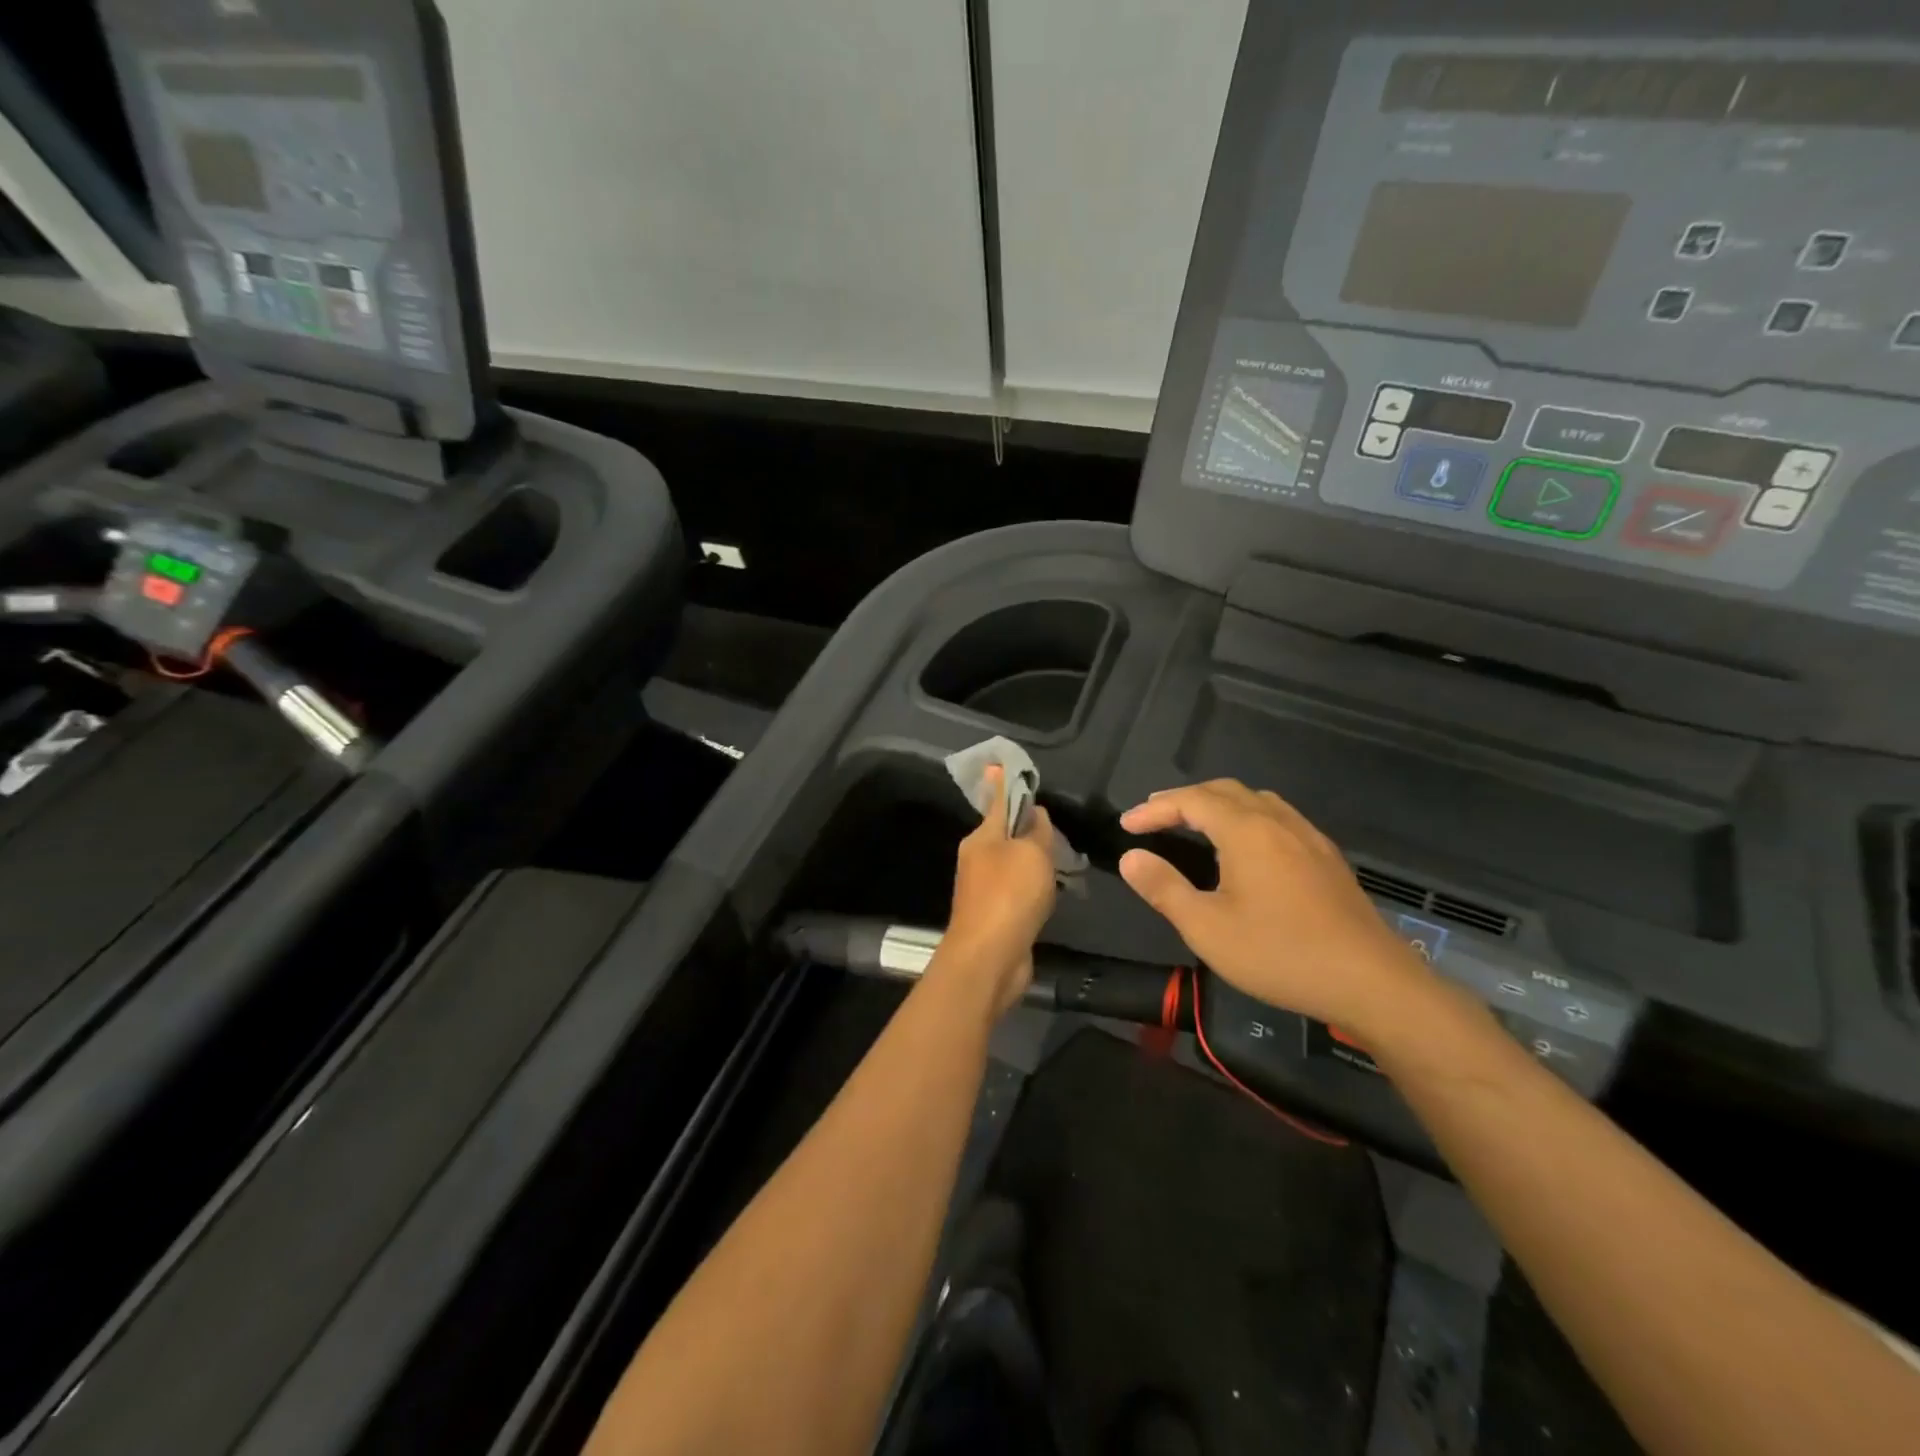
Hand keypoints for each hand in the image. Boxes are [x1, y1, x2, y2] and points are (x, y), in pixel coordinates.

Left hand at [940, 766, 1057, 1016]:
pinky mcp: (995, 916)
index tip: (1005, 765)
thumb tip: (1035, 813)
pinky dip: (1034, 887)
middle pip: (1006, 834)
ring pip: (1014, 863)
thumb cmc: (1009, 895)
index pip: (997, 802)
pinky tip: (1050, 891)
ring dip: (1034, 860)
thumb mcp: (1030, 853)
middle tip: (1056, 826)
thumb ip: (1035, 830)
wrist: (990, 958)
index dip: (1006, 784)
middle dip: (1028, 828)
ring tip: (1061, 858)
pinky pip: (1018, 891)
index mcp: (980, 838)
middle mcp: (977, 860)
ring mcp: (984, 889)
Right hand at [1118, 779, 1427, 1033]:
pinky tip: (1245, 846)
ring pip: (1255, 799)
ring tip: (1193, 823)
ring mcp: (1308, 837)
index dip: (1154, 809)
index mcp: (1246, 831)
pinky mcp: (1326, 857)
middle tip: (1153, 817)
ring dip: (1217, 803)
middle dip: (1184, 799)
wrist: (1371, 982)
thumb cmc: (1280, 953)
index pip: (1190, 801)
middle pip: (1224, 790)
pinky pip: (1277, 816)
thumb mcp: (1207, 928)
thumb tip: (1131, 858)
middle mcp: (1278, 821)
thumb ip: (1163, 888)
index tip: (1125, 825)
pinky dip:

****

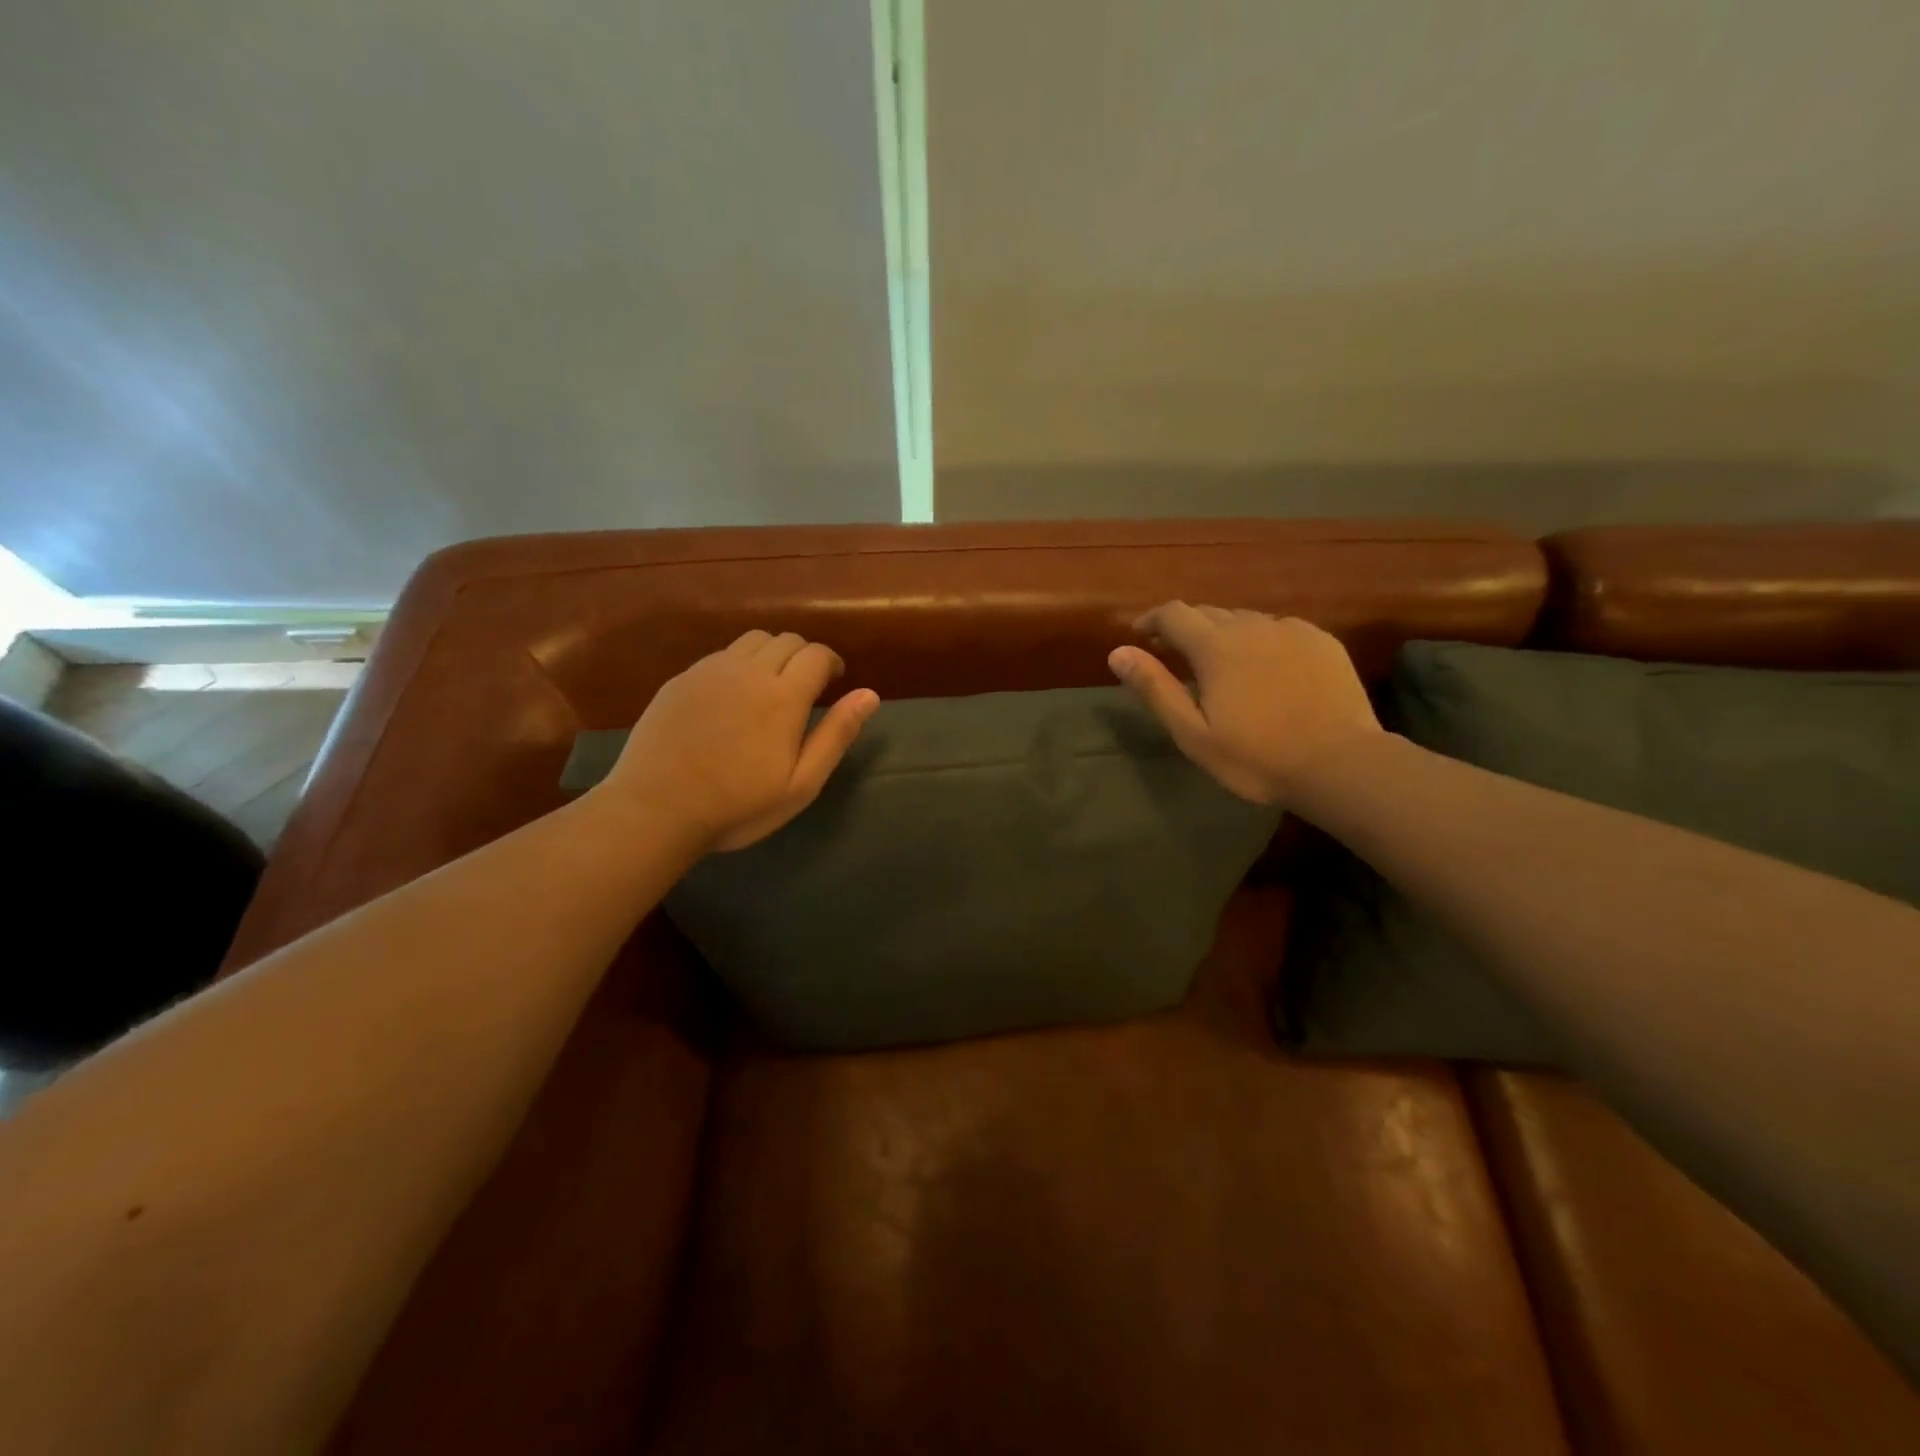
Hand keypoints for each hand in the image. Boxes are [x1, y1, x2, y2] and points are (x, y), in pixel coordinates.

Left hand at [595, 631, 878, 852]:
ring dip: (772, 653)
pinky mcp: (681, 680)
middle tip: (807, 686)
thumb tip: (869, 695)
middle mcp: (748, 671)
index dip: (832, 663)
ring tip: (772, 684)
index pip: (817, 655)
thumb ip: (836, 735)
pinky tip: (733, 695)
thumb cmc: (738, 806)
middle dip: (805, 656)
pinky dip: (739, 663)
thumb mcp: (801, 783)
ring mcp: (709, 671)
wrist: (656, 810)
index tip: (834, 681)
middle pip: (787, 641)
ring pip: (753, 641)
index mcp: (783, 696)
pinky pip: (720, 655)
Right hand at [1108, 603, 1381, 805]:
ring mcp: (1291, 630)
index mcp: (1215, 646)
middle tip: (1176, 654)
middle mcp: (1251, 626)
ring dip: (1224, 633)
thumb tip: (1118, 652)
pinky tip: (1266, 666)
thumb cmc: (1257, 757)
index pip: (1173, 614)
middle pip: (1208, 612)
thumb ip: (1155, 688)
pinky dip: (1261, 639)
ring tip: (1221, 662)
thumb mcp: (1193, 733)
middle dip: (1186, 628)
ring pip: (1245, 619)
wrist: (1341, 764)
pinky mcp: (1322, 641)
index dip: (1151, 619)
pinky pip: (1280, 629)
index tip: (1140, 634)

****

What is required >> Please, from the entries above, set down exactly the lines from the one containing "ring dip: (772, 653)" through the one containing "index dip: (1151, 619)", and only those.

Solution to the exercise >>
ring dip: (772, 653)
pinky mcp: (681, 680)
middle tip: (807, 686)
thumb tip: (869, 695)
middle mcp: (748, 671)
index dip: (832, 663)
ring tip: (772, 684)
index pip: (817, 655)
thumb ip: (836, 735)
pinky tip: (733, 695)
thumb cmc: (738, 806)
middle dip: (805, 656)
pinky dip: (739, 663)
thumb mcp: (801, 783)
ring mcp: (709, 671)
wrist: (656, 810)
index tip: (834, 681)
middle pip: (787, 641)
ring pip: (753, 641)
index mcp: (783, 696)
pinky pip: (720, 655)
Right hand at [1108, 603, 1381, 805]:
ring mcp: (1291, 630)
index mcp: (1215, 646)
middle tip: (1176, 654)
middle mcp: (1251, 626)
ring dip: (1224, 633)
thumb tip: (1118, 652)
pinky tip: (1266, 666)
thumb cmc: (1257, 757)
index pip: (1173, 614)
middle pip: (1208, 612)
thumb ip: (1155, 688)
pinky dip: (1261, 639)
ring tip: (1221, 662)
thumb mcp: (1193, 733)
middle dip: (1186, 628)
ring pip: (1245, 619)
wrist: (1341, 764)
pinky mcp: (1322, 641)
index dip: (1151, 619)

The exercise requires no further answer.